Главная | Обратная связь | Поможем написать вашу работу!
МегаЛекции

В кого вгрызается «ЛЕФ». Кого предостерегает «ЛЕФ»




В кого вгрызается «ЛЕФ»

Революция переместила театр наших критических действий.

Мы должны пересмотреть нашу тактику.

«Сбросить Пушкина, Достоевского, Толстого с парохода современности» — наш лозунг 1912 года (предисловие «Пощечины общественному вкусу»).

Классики национализировались.

Классики — почитались единственным чтивом.

Классики считались незыблемым, абсолютным искусством.

Классики медью памятников, традицией школ — давили все новое.

Сейчас для 150. 000. 000 классик — обычная учебная книга.

Что ж, мы даже можем теперь эти книги, как книги не хуже и не лучше других, приветствовать, помогая безграмотным учиться на них; мы лишь должны в наших оценках устанавливать правильную историческую перспективу.

Но мы всеми силами нашими будем бороться против перенесения методов работы мертвых в сегодняшнее искусство. Мы будем бороться против спекуляций мнимой понятностью, близостью нам маститых, против {234} преподнесения в книжках молоденьких и молодящихся пыльных классических истин.

Раньше мы боролись с хвалой, с хвалой буржуазных эстетов и критиков. «С негодованием отстраняли от нашего чела из банных веников сделанный венок грошовой славы».

Сейчас мы с радостью возьмем далеко не грошовую славу после Октябрьской современности.

Но мы будем бить в оба бока:

тех, кто со злым умыслом идейной реставрации приписывает акстарью действенную роль в сегодня,

тех, кто проповедует внеклассовое, всечеловеческое искусство,

тех, кто подменяет диалектику художественного труда метафизикой пророчества и жречества.

Мы будем бить в один, в эстетический бок:

тех, кто по неведению, вследствие специализации только в политике, выдает унаследованные от прабабушек традиции за волю народа,

тех, кто рассматривает труднейшую работу искусства только как свой отпускной отдых,

тех, кто неизбежную диктатуру вкуса заменяет учредиловским лозунгом общей элементарной понятности,

тех, кто оставляет лазейку искусства для идеалистических излияний о вечности и душе.

Наш прошлый лозунг: — «Стоять на глыбе слова. “Мы” среди моря свиста и негодования».

Сейчас мы ждем лишь признания верности нашей эстетической работы, чтобы о радостью растворить маленькое «мы» искусства в огромном «мы» коммунизма.

> Исходные строки

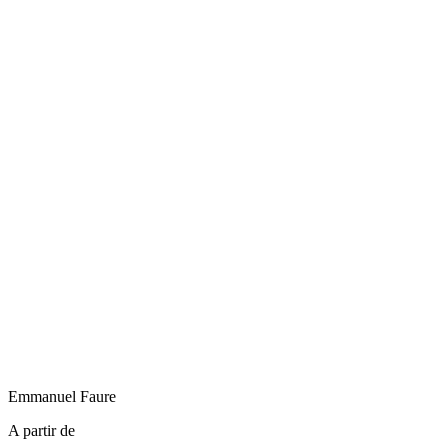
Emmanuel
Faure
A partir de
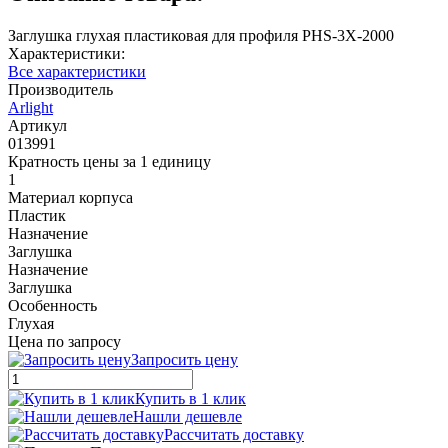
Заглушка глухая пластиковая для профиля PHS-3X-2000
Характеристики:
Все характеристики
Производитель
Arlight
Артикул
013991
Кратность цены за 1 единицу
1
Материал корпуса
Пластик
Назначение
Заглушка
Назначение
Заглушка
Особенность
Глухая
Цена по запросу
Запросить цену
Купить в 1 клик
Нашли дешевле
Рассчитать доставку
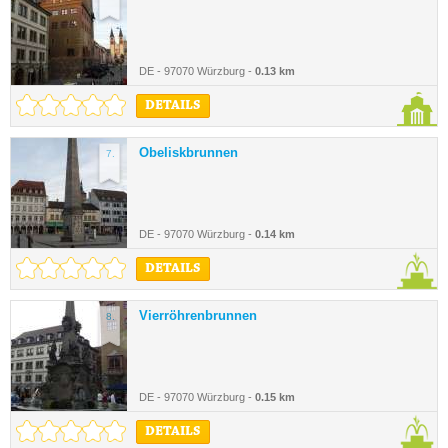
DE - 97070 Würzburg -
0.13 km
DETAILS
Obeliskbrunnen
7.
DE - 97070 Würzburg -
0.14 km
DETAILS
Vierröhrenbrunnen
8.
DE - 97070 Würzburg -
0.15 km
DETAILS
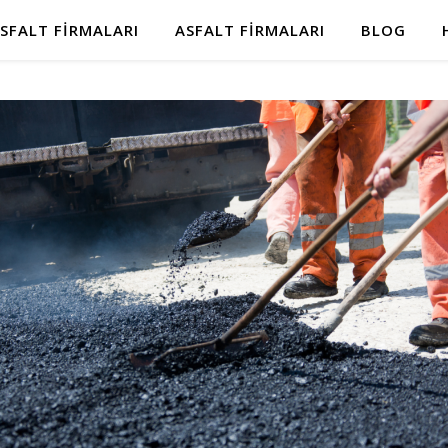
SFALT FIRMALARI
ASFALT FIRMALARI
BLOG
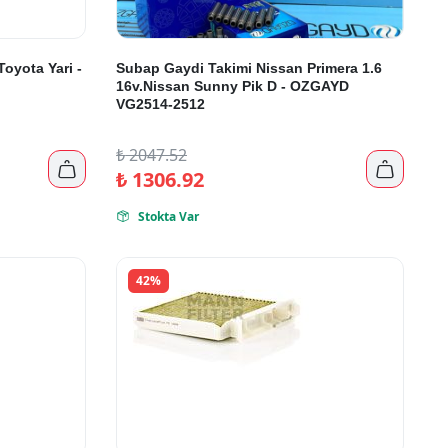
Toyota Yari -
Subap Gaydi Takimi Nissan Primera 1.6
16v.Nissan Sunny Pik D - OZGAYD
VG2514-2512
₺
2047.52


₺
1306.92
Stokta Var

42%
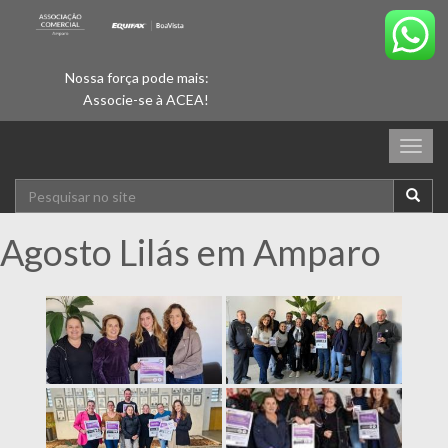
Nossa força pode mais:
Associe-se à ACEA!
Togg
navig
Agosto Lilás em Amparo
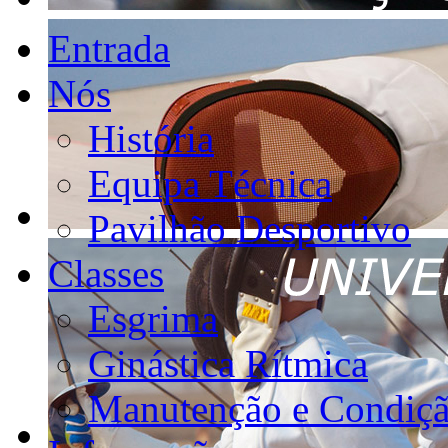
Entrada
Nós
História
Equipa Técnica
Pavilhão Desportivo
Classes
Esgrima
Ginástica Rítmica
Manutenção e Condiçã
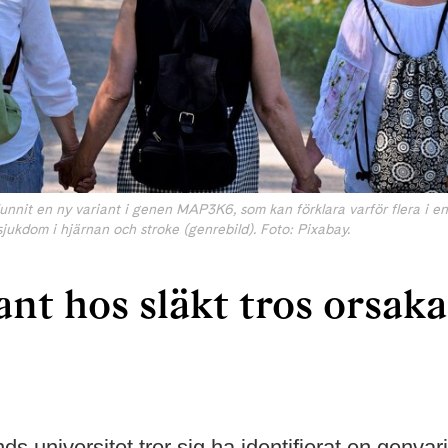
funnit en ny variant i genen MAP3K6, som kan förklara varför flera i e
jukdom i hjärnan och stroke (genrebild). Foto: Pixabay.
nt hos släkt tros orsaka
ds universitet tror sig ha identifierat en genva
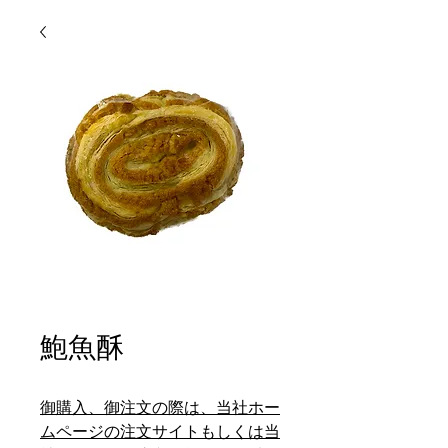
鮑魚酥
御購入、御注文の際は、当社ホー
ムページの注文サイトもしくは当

---

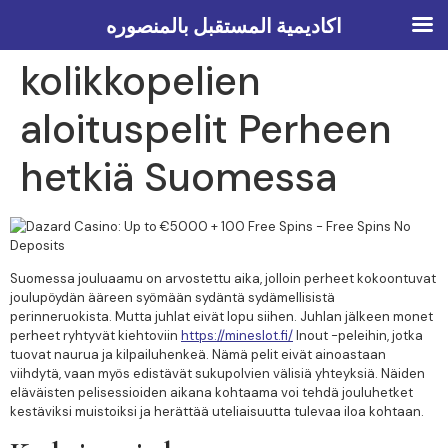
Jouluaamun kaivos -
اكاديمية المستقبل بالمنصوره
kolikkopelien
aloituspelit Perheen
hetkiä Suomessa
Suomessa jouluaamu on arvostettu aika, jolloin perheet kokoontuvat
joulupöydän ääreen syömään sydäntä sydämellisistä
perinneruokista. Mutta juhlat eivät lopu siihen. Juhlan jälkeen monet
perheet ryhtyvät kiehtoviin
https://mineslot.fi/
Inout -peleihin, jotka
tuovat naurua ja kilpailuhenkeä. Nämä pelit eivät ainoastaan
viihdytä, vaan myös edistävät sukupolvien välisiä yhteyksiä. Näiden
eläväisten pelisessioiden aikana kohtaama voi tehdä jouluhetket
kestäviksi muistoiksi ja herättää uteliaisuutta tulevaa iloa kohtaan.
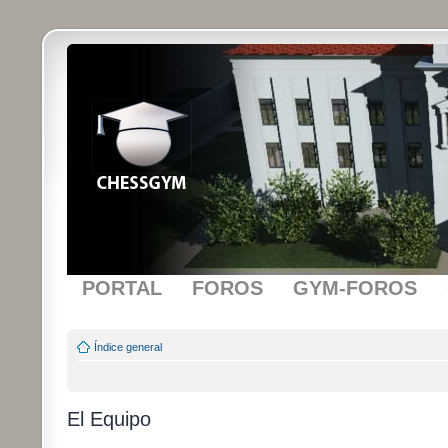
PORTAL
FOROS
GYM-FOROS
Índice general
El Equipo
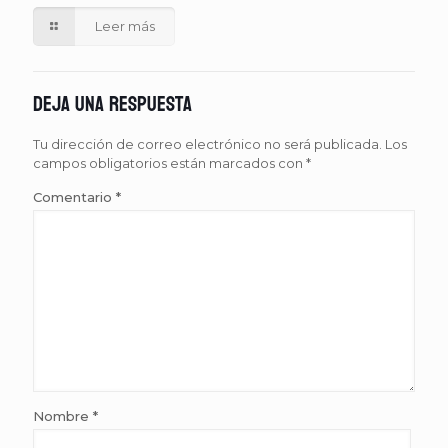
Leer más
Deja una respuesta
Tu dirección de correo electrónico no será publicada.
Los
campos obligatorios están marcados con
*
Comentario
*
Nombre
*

> Порядок выполнения
A: Ответьте на вопросы по приведённому тексту:
(i) Какой лозунг 1912 года приведён в тексте и из какого предисловия он взят?
(ii) С чьей хвалой, согласно тексту, авторы боролись раньше?
(iii) Во что авторы надеются растворить маленькое «мы» искусства?
B: Процитируйте фрагмент приведённого текста от слов «Мы должны пересмотреть» до слов «давили все новое.».
C: Переведите на английский язык предложение из приведённого текста: «Революция переместила театр наших критических действий».

> Список ответов
A:
(i) «Сбросить Пушкина, Достоевского, Толстого с парохода современности»; из предисловия «Пощечины общественному вкусу».
(ii) С хвалой буржуазных эстетов и критиков.
(iii) В огромном «мы» коммунизма.

B:
Мы должны пересмотреть нашу тактику.

«Сбросить Пушкина, Достоевского, Толстого с парохода современности» — наш лозунг 1912 года (предисловие «Пощечины общественному вкусу»).

Классики национализировались.

Классики — почитались единственным чтивом.

Классики считались незыблемым, абсолютным искусством.

Классики медью памятников, традицией школ — давили все новое.

C: The revolution has shifted the theater of our critical operations.